Le G5 toujours pas suffisamment efficace

A l’inquiétude s’ajoutent surtout les interrogations sur l’efficacité des stratégies de lutte antiterroriste dans la région, remises en question, d’autant plus que ce regain d’instabilité intervient alors que la France, très impliquée dans la lutte antiterroriste dans la région, a annoncé il y a quelques mois la réduction progressive de ses effectifs militaires au Sahel au profit d’un dispositif allégé de 2 500 à 3 000 hommes, contre les quelque 5 000 qui composaient la force Barkhane amenée à disparaître.

Théoriquement, c’est le G5 Sahel qui doit prendre la relève. Mais pour l’heure, il n’est pas suffisamment efficace. De même, il semble que cette force fasse face à des problèmes : créant la surprise, le Tchad a annoncé samedi 21 août qu’il allait diviser par deux ses effectifs mobilisés en février dernier dans le cadre de la force du G5 Sahel dans la zone des trois frontières. « On a redéployé au Tchad 600 hommes en accord avec les forces du G5 Sahel. Il s’agit d’un redéploiement stratégique pour s’adapter au mieux à l’organisation des terroristes », a affirmé le porte-parole du gouvernement, Abderaman Koulamallah. En réaction, le ministère français des Armées a confirmé que la décision tchadienne « a été prise en parfaite concertation avec les partenaires du G5 Sahel, ainsi que la coalition pour le Sahel dont la France ». « Il s’agit d’avoir un dispositif à la fois plus léger, plus réactif et plus facile à soutenir, en conservant les moyens de combat les plus adaptés à l’ennemi », a-t-il précisé. Une source malienne au ministère de la Défense, sous couvert d’anonymat, a, pour sa part, assuré à l’AFP que N’Djamena avait « officiellement informé avant » le Mali de « ce réajustement » et que « le processus de retour » des soldats au Tchad était « bien coordonné ».
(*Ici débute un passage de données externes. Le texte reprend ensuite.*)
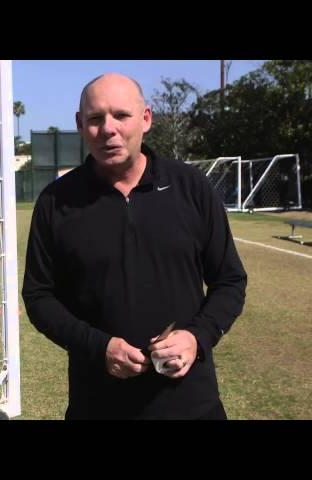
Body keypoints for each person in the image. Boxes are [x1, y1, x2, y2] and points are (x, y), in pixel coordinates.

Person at [22, 73, 247, 420]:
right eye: (95, 119)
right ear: (81, 125)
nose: (108, 129)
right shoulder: (56, 202)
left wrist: (196, 337)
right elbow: (39, 296)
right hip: (97, 405)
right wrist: (99, 348)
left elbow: (230, 281)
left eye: (121, 115)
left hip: (190, 405)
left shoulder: (191, 188)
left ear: (146, 119)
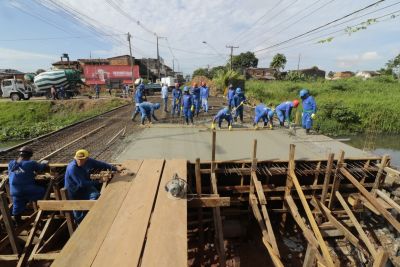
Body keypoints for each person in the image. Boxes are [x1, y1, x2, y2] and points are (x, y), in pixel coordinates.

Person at [64, 149, 122, 223]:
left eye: (82, 160)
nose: (80, 161)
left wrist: (115, 168)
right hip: (74, 192)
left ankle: (90, 215)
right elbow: (82, 183)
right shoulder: (72, 168)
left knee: (96, 196)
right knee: (78, 213)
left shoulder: (89, 161)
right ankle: (80, 224)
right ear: (75, 158)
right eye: (78, 159)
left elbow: (101, 164)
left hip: (85, 188)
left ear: (87, 159)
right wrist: (100, 181)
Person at [8, 146, 49, 225]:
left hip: (14, 191)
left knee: (17, 204)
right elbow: (40, 168)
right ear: (30, 155)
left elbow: (18, 172)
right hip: (27, 189)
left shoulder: (11, 163)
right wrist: (44, 164)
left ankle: (18, 222)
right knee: (43, 190)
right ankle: (43, 208)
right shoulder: (31, 163)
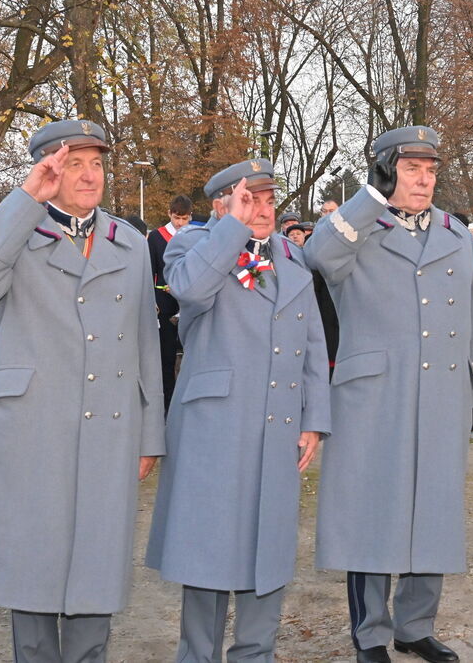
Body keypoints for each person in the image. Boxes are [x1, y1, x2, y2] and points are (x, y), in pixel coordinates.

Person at [0, 120, 165, 662]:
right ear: (47, 168)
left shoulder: (128, 241)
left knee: (97, 562)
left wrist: (149, 432)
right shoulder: (6, 227)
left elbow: (145, 344)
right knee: (33, 565)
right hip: (32, 424)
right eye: (74, 163)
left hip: (108, 424)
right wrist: (28, 198)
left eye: (98, 163)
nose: (89, 175)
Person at [306, 125, 473, 663]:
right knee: (371, 511)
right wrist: (369, 197)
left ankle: (415, 625)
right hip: (374, 396)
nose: (424, 179)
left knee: (432, 509)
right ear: (387, 170)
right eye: (411, 168)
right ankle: (370, 632)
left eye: (431, 169)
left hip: (440, 392)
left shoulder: (456, 234)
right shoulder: (356, 230)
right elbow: (320, 257)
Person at [146, 159, 330, 662]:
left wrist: (315, 418)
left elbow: (313, 341)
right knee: (206, 548)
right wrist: (233, 227)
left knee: (269, 545)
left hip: (279, 423)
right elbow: (189, 289)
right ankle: (197, 655)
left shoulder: (293, 257)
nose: (262, 209)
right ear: (220, 205)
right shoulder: (192, 245)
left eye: (269, 199)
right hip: (214, 426)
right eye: (250, 198)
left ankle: (256, 653)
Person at [148, 194, 192, 412]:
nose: (180, 223)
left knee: (190, 356)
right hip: (164, 303)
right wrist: (152, 299)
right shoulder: (156, 238)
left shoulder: (196, 238)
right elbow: (149, 272)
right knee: (166, 357)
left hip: (189, 303)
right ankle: (166, 405)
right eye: (176, 218)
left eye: (184, 219)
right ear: (169, 214)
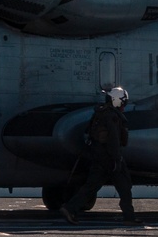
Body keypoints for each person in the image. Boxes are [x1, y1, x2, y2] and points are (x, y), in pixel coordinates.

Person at [60, 87, 141, 225]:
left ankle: (70, 208)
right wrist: (116, 159)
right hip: (110, 157)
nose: (123, 105)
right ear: (117, 101)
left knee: (91, 186)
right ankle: (129, 217)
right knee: (125, 186)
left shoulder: (100, 113)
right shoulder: (112, 116)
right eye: (123, 102)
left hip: (99, 156)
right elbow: (114, 139)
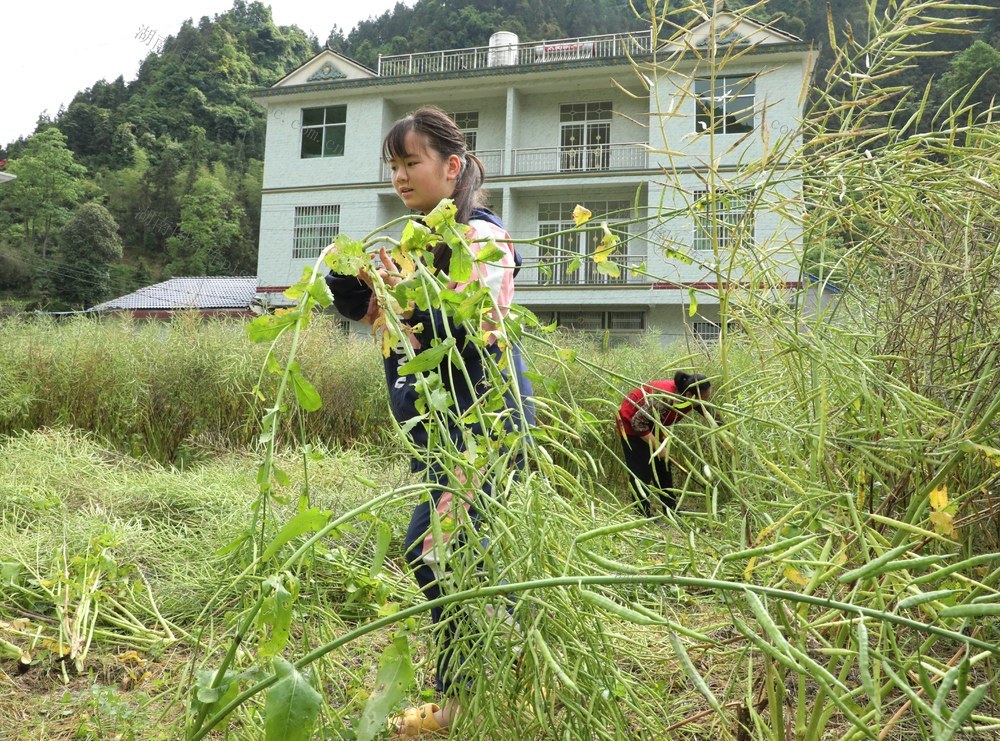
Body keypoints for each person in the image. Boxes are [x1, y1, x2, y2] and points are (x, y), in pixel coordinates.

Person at [323, 106, 531, 736]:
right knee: (461, 555)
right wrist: (352, 288)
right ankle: (510, 663)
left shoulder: (481, 240)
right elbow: (386, 325)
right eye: (394, 165)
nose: (401, 177)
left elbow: (461, 320)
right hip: (441, 436)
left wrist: (401, 291)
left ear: (452, 166)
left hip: (482, 429)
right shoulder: (414, 244)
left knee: (437, 552)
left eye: (411, 162)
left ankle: (463, 698)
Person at [616, 371, 716, 516]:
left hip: (654, 424)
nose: (705, 401)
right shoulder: (664, 398)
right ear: (689, 396)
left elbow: (708, 411)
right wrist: (658, 447)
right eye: (704, 398)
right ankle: (642, 514)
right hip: (632, 423)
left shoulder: (691, 396)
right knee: (641, 471)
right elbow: (637, 423)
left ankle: (670, 510)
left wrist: (724, 430)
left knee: (664, 468)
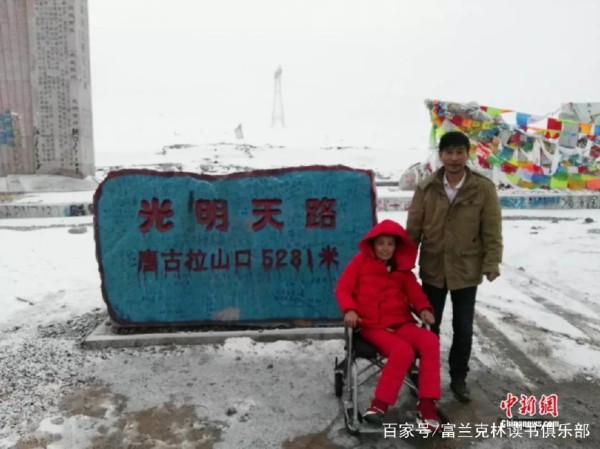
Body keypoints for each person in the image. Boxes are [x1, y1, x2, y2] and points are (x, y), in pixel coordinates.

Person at [406, 130, 503, 403]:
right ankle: (426, 375)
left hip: (466, 269)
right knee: (429, 326)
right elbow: (413, 229)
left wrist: (492, 261)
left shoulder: (483, 188)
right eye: (448, 152)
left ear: (467, 154)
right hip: (433, 268)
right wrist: (403, 264)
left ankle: (458, 377)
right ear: (441, 155)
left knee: (463, 328)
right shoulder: (427, 188)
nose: (454, 158)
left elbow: (492, 230)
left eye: (459, 152)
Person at [335, 219, 441, 430]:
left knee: (430, 340)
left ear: (396, 247)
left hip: (401, 323)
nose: (385, 248)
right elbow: (343, 288)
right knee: (403, 351)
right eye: (381, 243)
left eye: (390, 244)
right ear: (373, 245)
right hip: (372, 325)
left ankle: (427, 404)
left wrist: (424, 308)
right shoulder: (360, 262)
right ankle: (379, 405)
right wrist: (350, 309)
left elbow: (416, 293)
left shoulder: (403, 270)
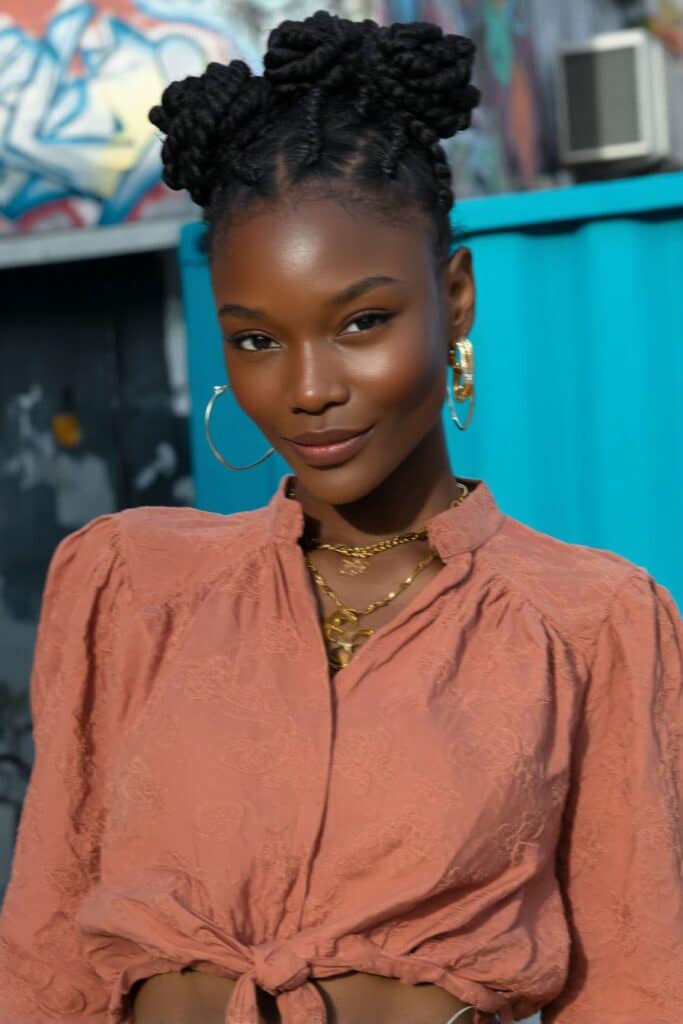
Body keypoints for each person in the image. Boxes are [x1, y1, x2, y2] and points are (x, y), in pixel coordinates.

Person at [1, 10, 681, 1024]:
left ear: (452, 298)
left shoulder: (591, 623)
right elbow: (46, 954)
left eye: (362, 321)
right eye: (257, 340)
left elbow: (635, 987)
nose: (308, 389)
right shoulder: (127, 584)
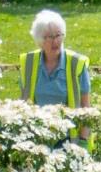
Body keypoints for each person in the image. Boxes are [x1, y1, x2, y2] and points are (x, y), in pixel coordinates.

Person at [21, 10, 92, 144]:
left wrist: (83, 141)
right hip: (37, 138)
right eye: (50, 37)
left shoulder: (76, 63)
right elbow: (23, 102)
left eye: (59, 35)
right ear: (40, 40)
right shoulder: (28, 63)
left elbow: (85, 107)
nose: (56, 41)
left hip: (68, 140)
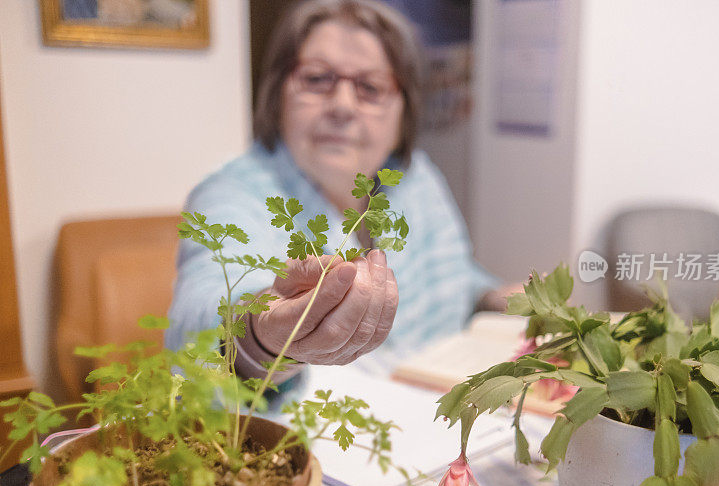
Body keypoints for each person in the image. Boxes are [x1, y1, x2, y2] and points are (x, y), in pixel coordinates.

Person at [166, 0, 508, 383]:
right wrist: (266, 333)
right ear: (278, 94)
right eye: (316, 79)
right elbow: (202, 310)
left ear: (404, 111)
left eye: (370, 87)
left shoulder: (415, 177)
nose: (343, 105)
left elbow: (451, 274)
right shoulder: (229, 193)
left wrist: (493, 298)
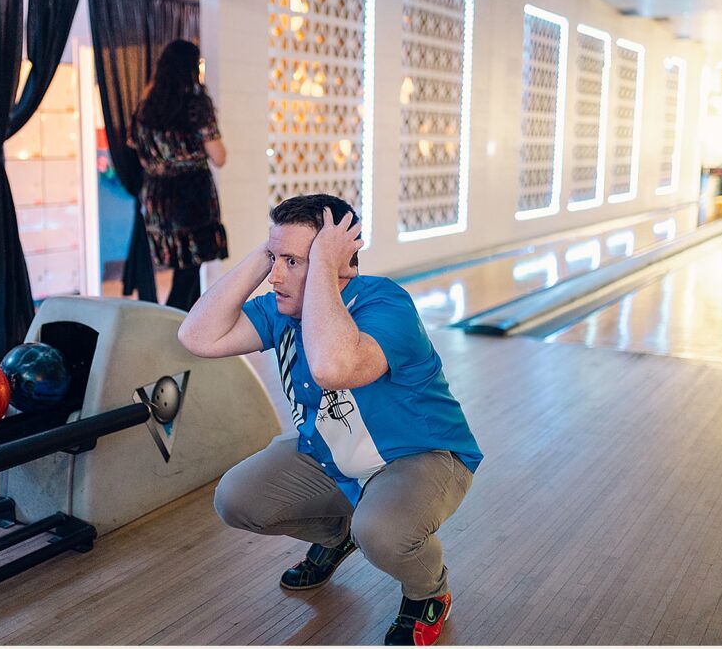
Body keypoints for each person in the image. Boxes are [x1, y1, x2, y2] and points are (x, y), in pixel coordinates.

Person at [177, 194, 483, 646]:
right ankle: (338, 534)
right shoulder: (284, 309)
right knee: (236, 498)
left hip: (420, 457)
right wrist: (268, 254)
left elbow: (333, 367)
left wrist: (321, 264)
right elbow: (197, 336)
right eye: (274, 258)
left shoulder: (385, 304)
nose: (277, 276)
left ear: (339, 262)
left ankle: (427, 591)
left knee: (381, 530)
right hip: (332, 456)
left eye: (293, 261)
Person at [129, 39, 228, 311]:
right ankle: (173, 336)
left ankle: (189, 332)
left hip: (158, 197)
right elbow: (219, 157)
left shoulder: (146, 106)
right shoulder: (195, 104)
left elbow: (138, 152)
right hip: (190, 197)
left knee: (185, 272)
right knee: (187, 275)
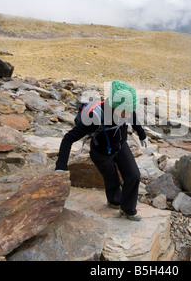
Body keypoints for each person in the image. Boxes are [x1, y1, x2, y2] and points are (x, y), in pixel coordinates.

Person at [55, 80, 148, 221]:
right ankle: (115, 201)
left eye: (129, 110)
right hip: (101, 152)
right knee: (112, 179)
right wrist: (60, 167)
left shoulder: (126, 109)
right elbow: (68, 139)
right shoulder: (95, 117)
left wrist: (142, 134)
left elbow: (133, 117)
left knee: (134, 175)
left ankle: (128, 210)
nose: (127, 114)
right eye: (124, 112)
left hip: (120, 145)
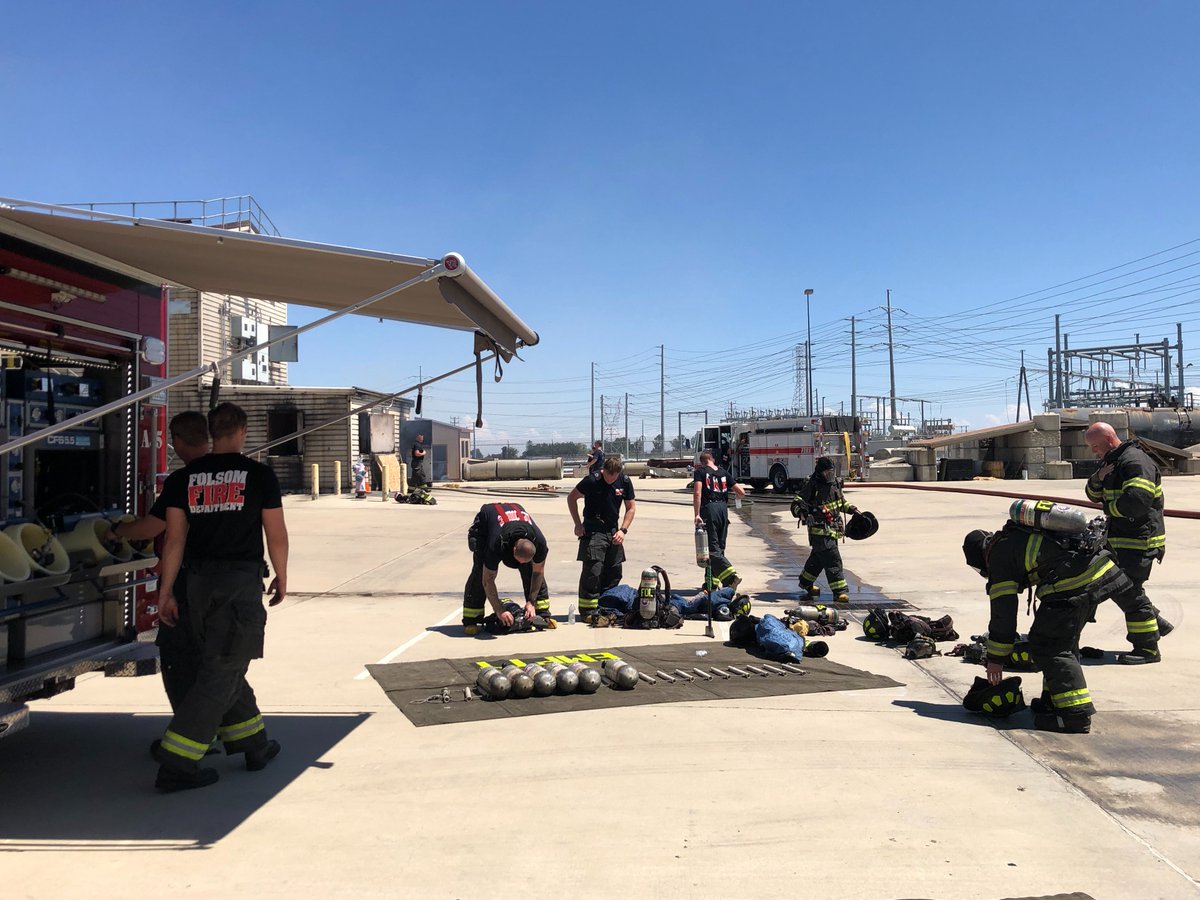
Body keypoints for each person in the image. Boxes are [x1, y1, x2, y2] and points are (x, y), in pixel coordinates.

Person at [153, 402, 288, 792]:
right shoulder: (259, 476)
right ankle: (176, 763)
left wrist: (166, 592)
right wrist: (281, 575)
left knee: (224, 663)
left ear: (211, 433)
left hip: (197, 587)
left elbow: (174, 541)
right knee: (221, 671)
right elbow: (275, 534)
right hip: (238, 584)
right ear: (243, 430)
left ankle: (253, 743)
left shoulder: (183, 479)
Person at [962, 519, 1159, 733]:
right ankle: (1054, 701)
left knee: (1050, 645)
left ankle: (1074, 716)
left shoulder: (998, 556)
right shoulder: (1014, 536)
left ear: (980, 555)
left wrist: (996, 659)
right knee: (1061, 641)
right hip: (1098, 569)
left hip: (1074, 582)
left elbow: (1004, 614)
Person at [109, 411, 210, 716]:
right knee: (218, 667)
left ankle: (188, 738)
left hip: (189, 584)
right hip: (226, 584)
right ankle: (236, 738)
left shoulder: (182, 481)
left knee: (179, 661)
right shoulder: (239, 474)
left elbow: (152, 530)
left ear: (176, 440)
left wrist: (116, 531)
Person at [1083, 422, 1171, 650]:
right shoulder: (1111, 461)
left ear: (1109, 439)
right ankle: (1156, 622)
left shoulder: (1135, 461)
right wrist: (1098, 478)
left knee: (1129, 592)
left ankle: (1147, 647)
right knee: (1122, 589)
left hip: (1140, 541)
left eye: (1095, 446)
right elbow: (1092, 494)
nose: (1093, 451)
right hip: (1122, 539)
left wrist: (1107, 508)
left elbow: (1136, 502)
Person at [462, 501, 552, 634]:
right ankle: (472, 619)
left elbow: (538, 572)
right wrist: (499, 610)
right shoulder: (496, 543)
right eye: (519, 560)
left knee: (530, 570)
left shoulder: (540, 543)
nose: (520, 564)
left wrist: (531, 602)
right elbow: (488, 580)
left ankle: (541, 614)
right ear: (513, 549)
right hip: (486, 526)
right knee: (480, 570)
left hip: (515, 517)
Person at [568, 456, 636, 621]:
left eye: (613, 477)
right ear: (603, 470)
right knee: (593, 571)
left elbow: (631, 508)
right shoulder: (592, 480)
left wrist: (623, 530)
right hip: (593, 530)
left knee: (614, 571)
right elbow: (571, 498)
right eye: (607, 476)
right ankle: (588, 612)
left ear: (619, 473)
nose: (610, 480)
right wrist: (578, 524)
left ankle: (606, 605)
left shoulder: (624, 481)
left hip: (614, 531)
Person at [794, 456, 855, 603]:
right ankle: (839, 591)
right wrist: (802, 513)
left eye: (832, 472)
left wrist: (853, 509)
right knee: (833, 560)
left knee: (817, 560)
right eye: (827, 473)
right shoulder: (812, 484)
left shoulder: (834, 484)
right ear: (820, 472)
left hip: (833, 530)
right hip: (819, 531)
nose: (830, 476)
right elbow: (797, 502)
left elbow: (840, 503)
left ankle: (806, 582)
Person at [693, 449, 746, 591]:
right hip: (723, 510)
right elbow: (741, 492)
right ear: (713, 460)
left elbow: (697, 492)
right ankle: (711, 583)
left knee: (710, 548)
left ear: (702, 462)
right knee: (719, 548)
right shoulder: (723, 472)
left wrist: (697, 514)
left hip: (709, 509)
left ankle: (730, 577)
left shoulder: (700, 472)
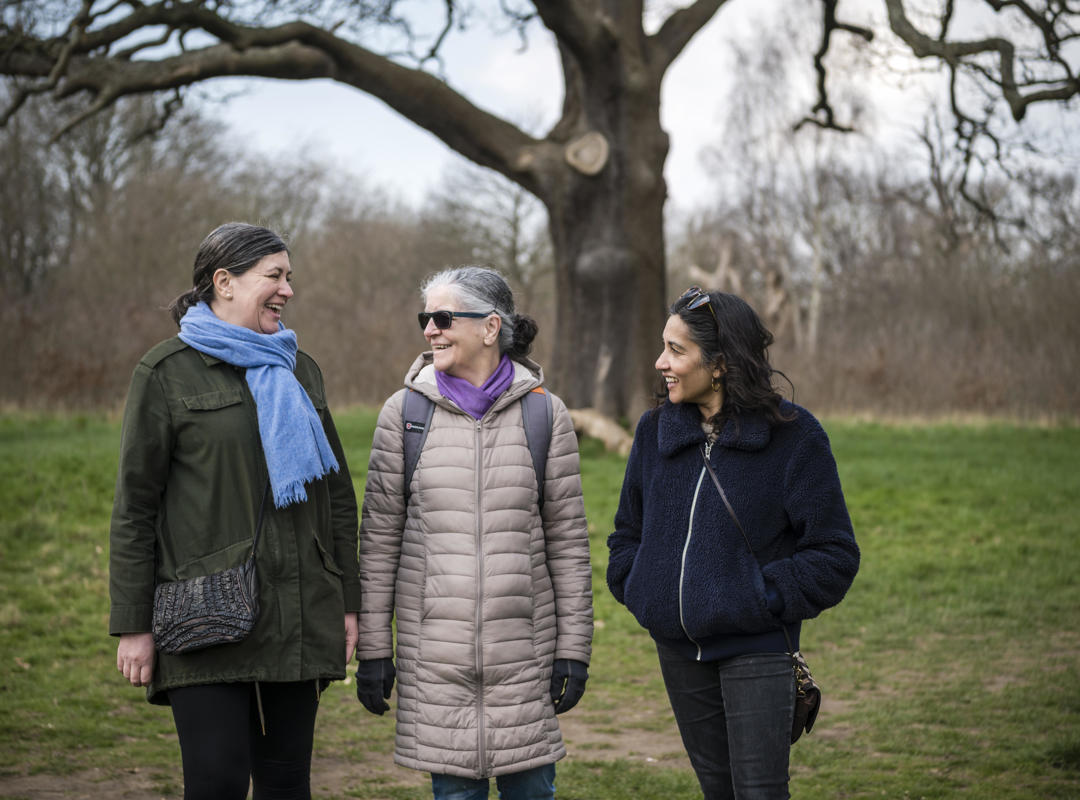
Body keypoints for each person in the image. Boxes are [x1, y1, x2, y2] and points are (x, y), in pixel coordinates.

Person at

Les différentes parties tentent donc de rassurer en premier lieu les Tchadiens eux-mêmes. « Par rapport à la situation sur le terrain, il faut avoir une force mobile, d’où le retrait de certaines de nos forces avec les armes lourdes », a dit le porte-parole du gouvernement tchadien. « Notre volonté politique de faire face aux djihadistes reste intacte », a-t-il ajouté.

Si la volonté de lutter contre le terrorisme est sincère chez toutes les parties, jusqu’à présent, les stratégies en place ne semblent pas porter les fruits attendus. La plupart des groupes armés qui sévissent au Sahel sont affiliés à Al-Qaëda ou à Daech et restent actifs. Or, la question inquiète d’autant plus avec le retour des Talibans au pouvoir en Afghanistan. Pour les analystes, malgré les différences, l’arrivée au pouvoir des Talibans en Afghanistan fait craindre dans les Etats du Sahel. Les événements en Afghanistan résonneront-ils jusqu’aux confins du Sahel ? Affaire à suivre.